Congress has been very generous with the NIH. Congress has repeatedly mandated more effort
in muscular dystrophy research in general and FSHD research in particular. But this is not happening. We ask Congress to continue its support for
the overall budget increases for the NIH as this will alleviate the serious
budget constraints faced by this most remarkable federal agency. We also ask that Congress request an
explanation from the program staff and Directors of the NIH NIAMS and NICHD for
the inability to do better in the area of FSHD despite repeated Congressional
requests. We implore Congress to request
the NIH to specifically build the research portfolio on FSHD through all
available means, including re-issuing specific calls for research on FSHD at an
accelerated rate, to make up for historical and present neglect.

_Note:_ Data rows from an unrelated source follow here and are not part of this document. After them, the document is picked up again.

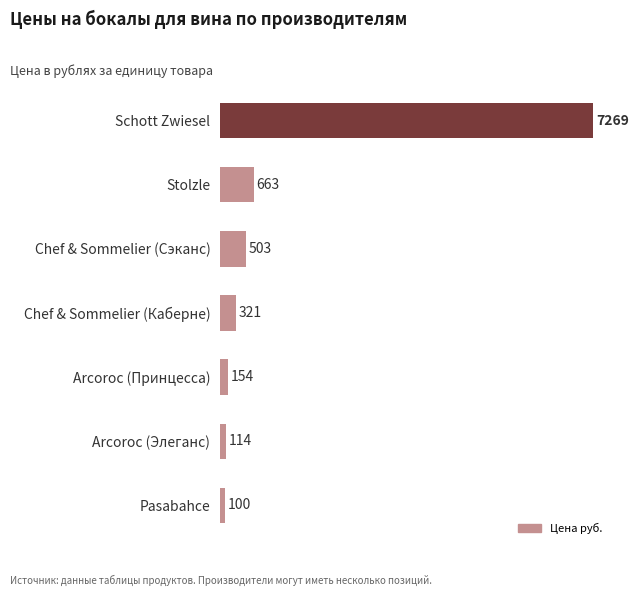

Reading top to bottom, extract all data points from this chart.

Schott Zwiesel=7269	Stolzle=663	Chef & Sommelier (Сэканс)=503	Chef & Sommelier (Каберне)=321	Arcoroc (Принцесса)=154	Arcoroc (Элеганс)=114	Pasabahce=100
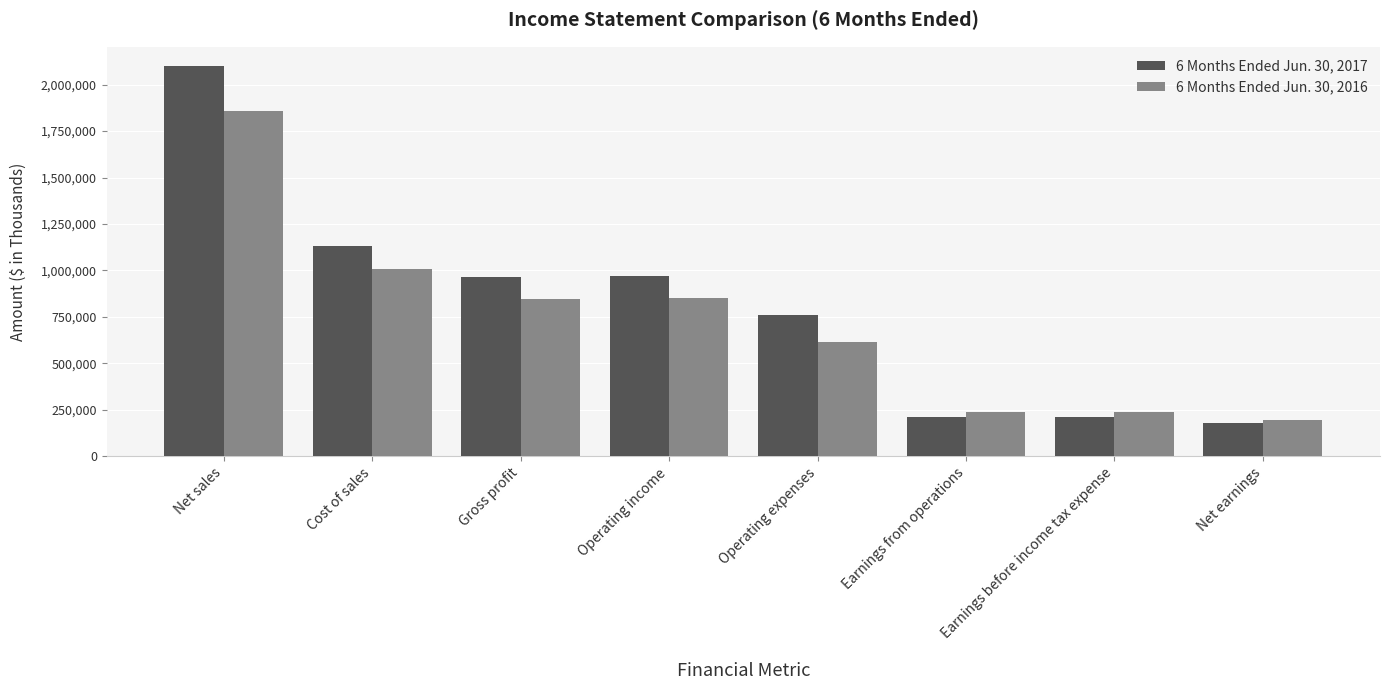

The 6 Months Ended Jun. 30, 2017 series shows 248919 at Net earnings. True or false?

False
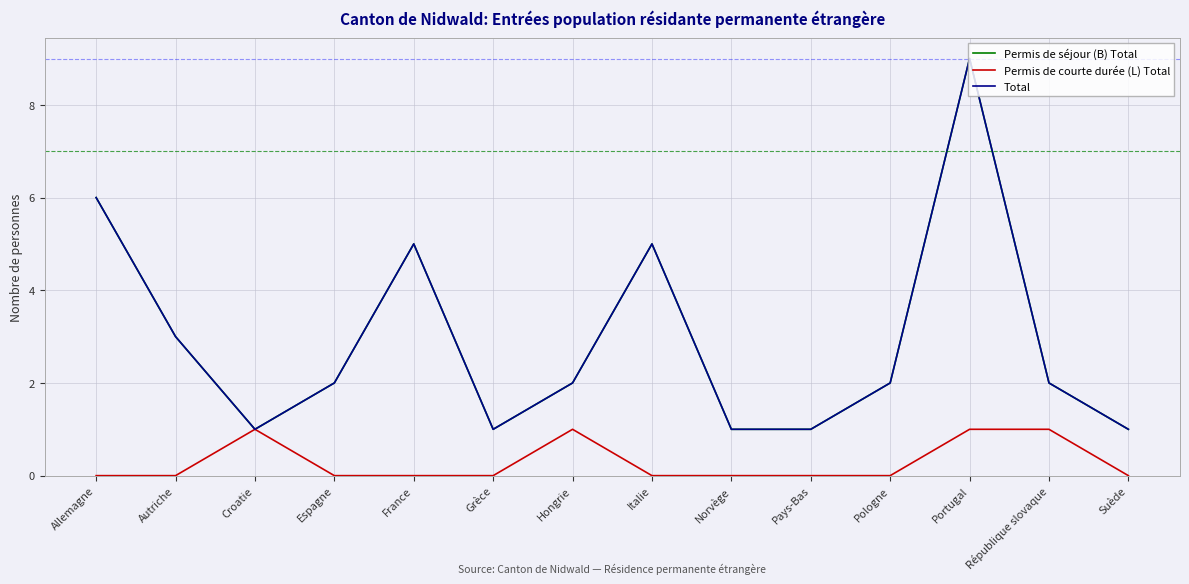

Does the chart have visible grid lines?

Yes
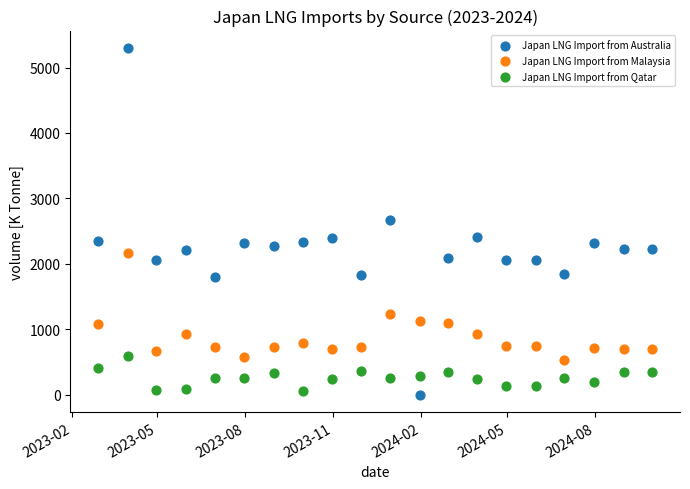

Which series contains the lowest Y value?

Japan LNG Import from Australia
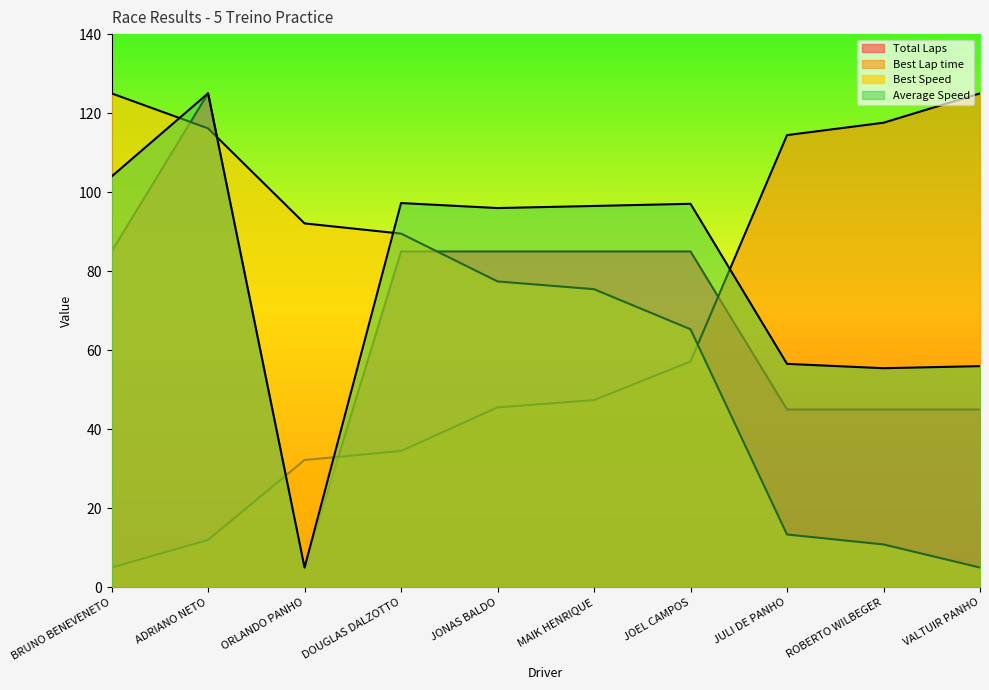

What is the average value of the Total Laps series?

69.0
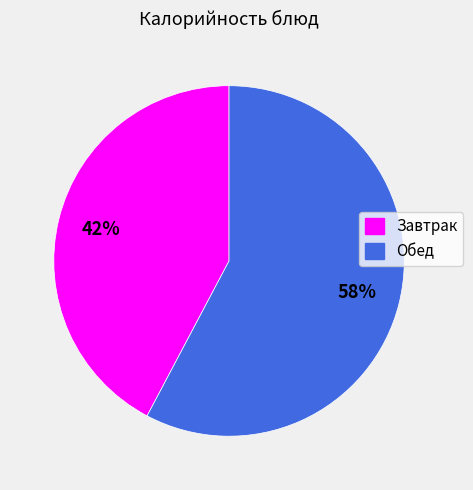

Does any single category account for the majority?

Yes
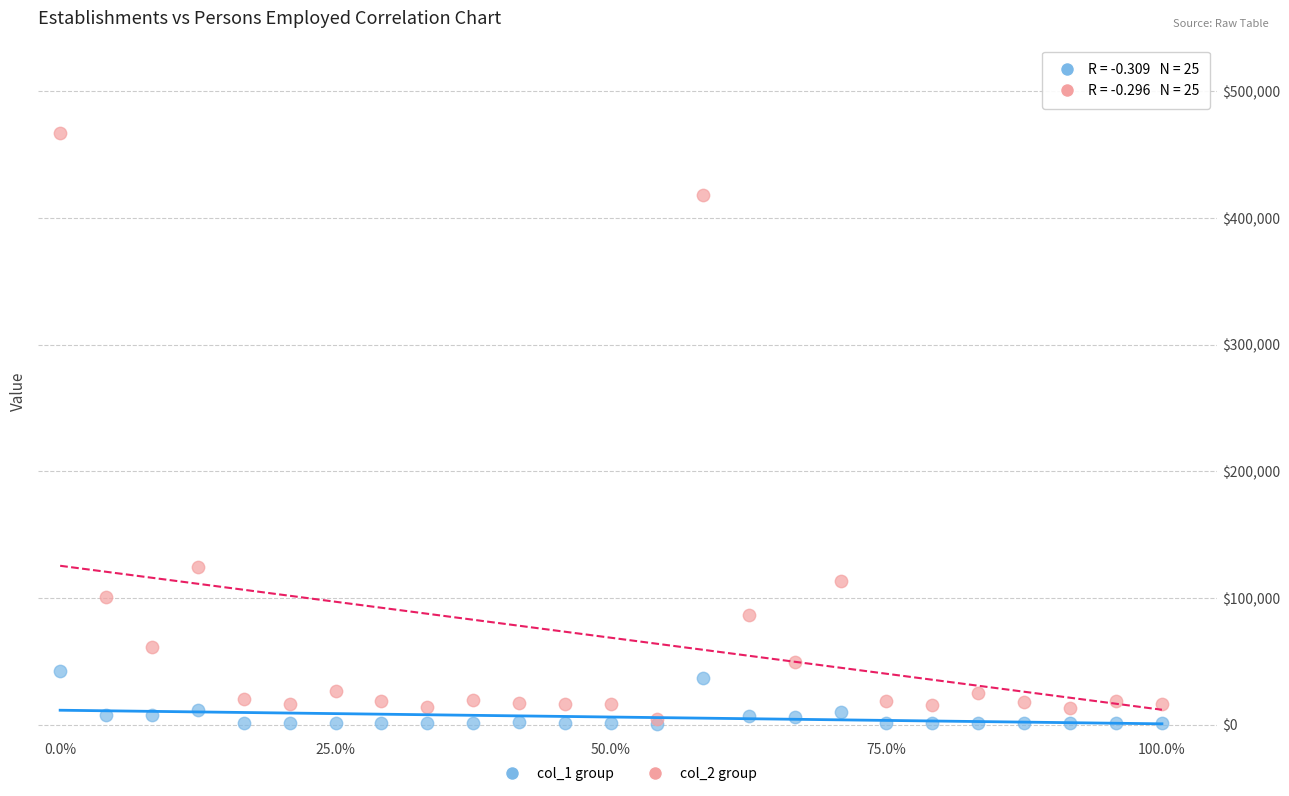

Which series contains the highest Y value?

col_2 group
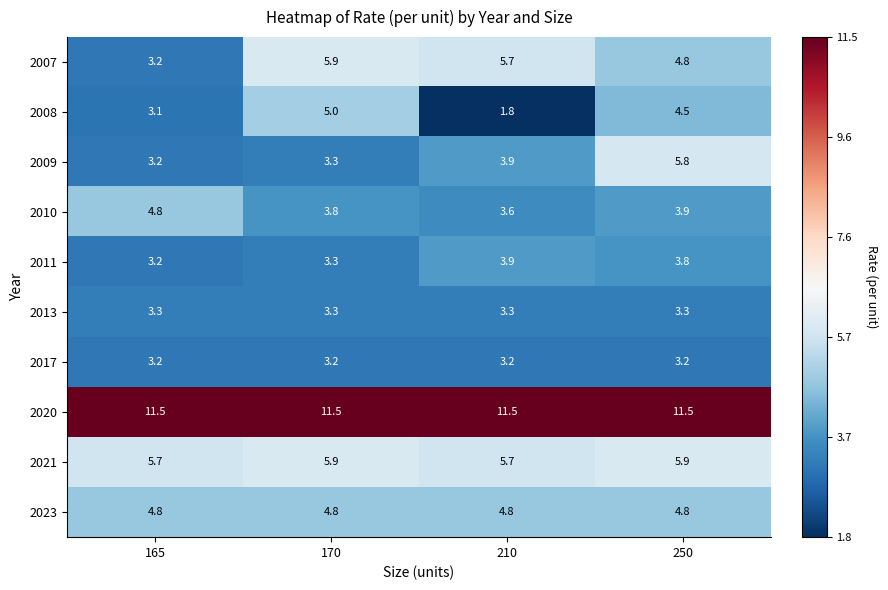

How many data points does each series have?

4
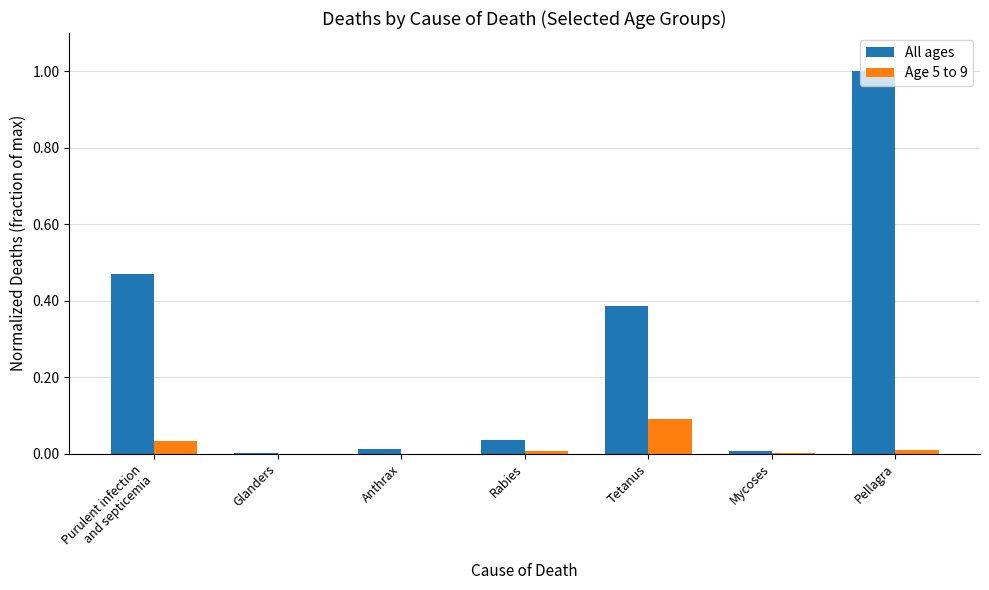

Does the chart contain stacked bars?

No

Mr. Chairman, we trust your judgment on the matter
before us. We believe the Committee
should explore why muscular dystrophy in general and FSHD in particular has
been left behind in the great rise in research support at the NIH. Frankly, we are extremely frustrated that
amid a huge increase in funding and strong unambiguous expressions of
Congressional support, the NIH commitment in facioscapulohumeral muscular
dystrophy (FSHD) is so feeble. Mr.
Chairman thanks to your extraordinary efforts, consideration and work in this
area I have hope that we will find solutions and that hope keeps me going.
Mr. Chairman, again, thank
you for providing this opportunity to testify before your Subcommittee.